● Text
Can you elaborate on the importance of symbols and narratives in your quest to engage with Kuwaiti nationhood?
We have the omitted history of heritage here, as with the concentric walls that once surrounded Kuwait City and which I represent in Heritage Wall no. 6 (2015). It’s a gypsum wall that is simulating something, but it has studs behind it, like a theatrical set meant to represent heritage. The British saw the desert as an empty wasteland, so we demolished this wall that protected us for centuries because it didn’t fit into the new national narrative. There was nothing left from the past other than a few minor artefacts here and there. If there’s no history, then what is history?
What are your thoughts on the power of the image, particularly when it comes to mass media and artificiality, such as in your installation with Alia Farid, Contrary Life: A Botanical Light Garden Devoted to Trees, at Jameel Arts Centre in 2018. Is this theme still present in your practice?
Yes, it continues in this idea of reclaiming nature as part of our identity, and questioning why this aspect of history is omitted. Nation-building is imposed on a natural landscape, in the countries that cannot afford to irrigate replace the natural with the artificial. It’s a metaphor for other things, such as replacing the indigenous with the non-indigenous. Art Jameel was a response to this dimension and to the light culture there. Even in Kuwait we coat our landmarks in strings of light, this idea of “Yes, we do replace the natural with the artificial, but it’s so pretty”. It’s the seductive power of this type of media and the introduction of the ‘other’ into our lives that together perpetuate the form of mimicry that we still follow.

Image courtesy of the artist
How does re-exploring and reshaping the nation through archives allow you to reclaim a sense of ownership over Kuwait’s history and challenge existing narratives?

● Data under study
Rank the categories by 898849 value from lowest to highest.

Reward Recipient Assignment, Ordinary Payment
* * *
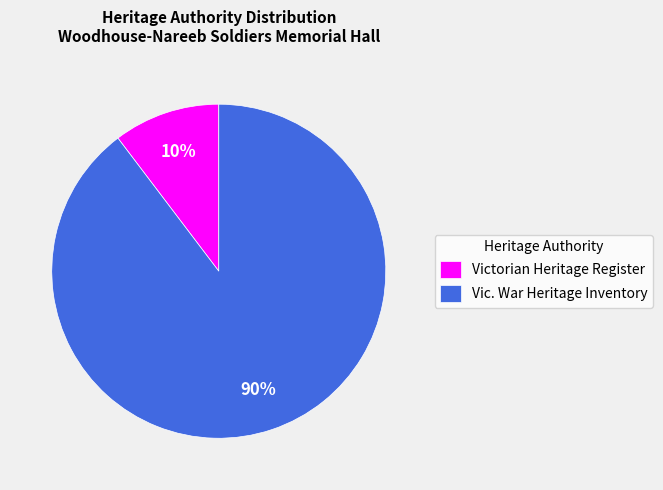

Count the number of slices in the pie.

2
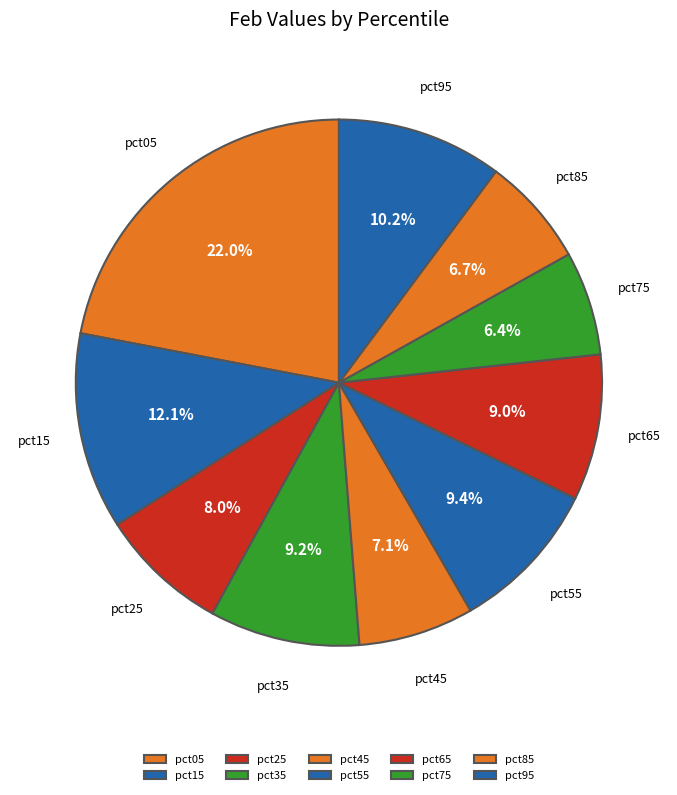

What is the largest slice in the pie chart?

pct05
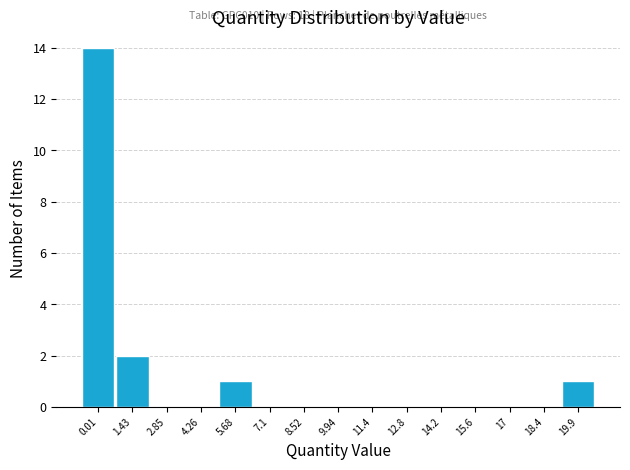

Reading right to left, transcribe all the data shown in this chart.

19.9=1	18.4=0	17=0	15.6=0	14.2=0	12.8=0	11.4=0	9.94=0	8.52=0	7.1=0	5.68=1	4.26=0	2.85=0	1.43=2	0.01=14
==
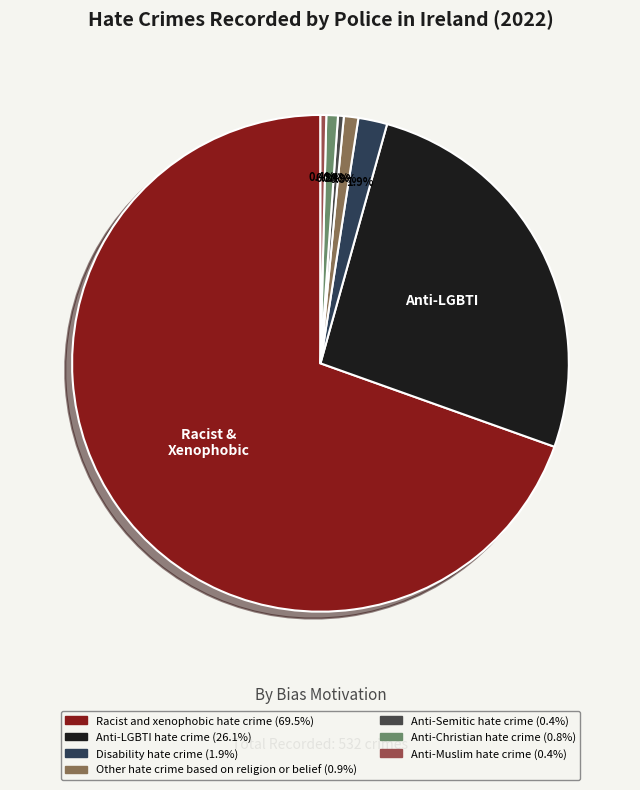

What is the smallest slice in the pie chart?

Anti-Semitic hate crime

● Job item
Extend the interview on Kuwaiti heritage and nationhood, picking up right after its last line.

● Result
I love YouTube, and from there I find books to read. British archives are one of my go-to’s. Knowing what they’re saying is important in terms of finding the counter-narrative to it, either through Arabic or local historians or talking to the elderly here. I’m on a journey to understand my positioning within that history. While I was doing my research, I found out that my great-great grandfather was an anti-imperialist who fought against the British in Basra, Iraq. This is another instance of different versions of history existing side by side. The British accounts call him a brute, a thief, because he fought against them and was eventually exiled to Ceylon, now Sri Lanka. But Iraqi accounts call him the Lionheart, or Robin Hood, because of his bravery. It’s insane how these accounts are so different based on which point of view you take on.
Can you say something about the role that imagination plays in your reconstruction of memories? Your series of graphite drawings, Imagining the Imagined in the Imaginary (2021), seems to touch on this area.
The original National Museum of Kuwait, before it was destroyed during the Gulf War, was the Sheikh Khazal Palace. It was converted into the National Museum in the 1940s, but there’s barely any documentation on it, so I began collecting anything I could. It was more of a time capsule than a museum, trying to preserve the present for the future. The building itself has not been reconstructed. I wanted to pretend that I had been there by making museum drawings that reinterpreted and documented it. I enlarged these tiny images into spatial aspects, in a ghostly way, while the pencil I was using took on an ephemeral quality as well.
How does challenging historical narratives and archives impact future generations?
I’ve hoarded so many things over the past 10 years. I think of artists as archivists and collectors. My studio is almost a mini-museum. I run these studio spaces for artists in Kuwait, all younger than me. We share our resources, and the documentation and questions become a driving force for them. The collection then becomes the museum. History isn’t fixed. I always say to any aspiring young artist in Kuwait that linear history is a Western construct. We’re allowed to circle back, go on a tangent and even rewrite the past.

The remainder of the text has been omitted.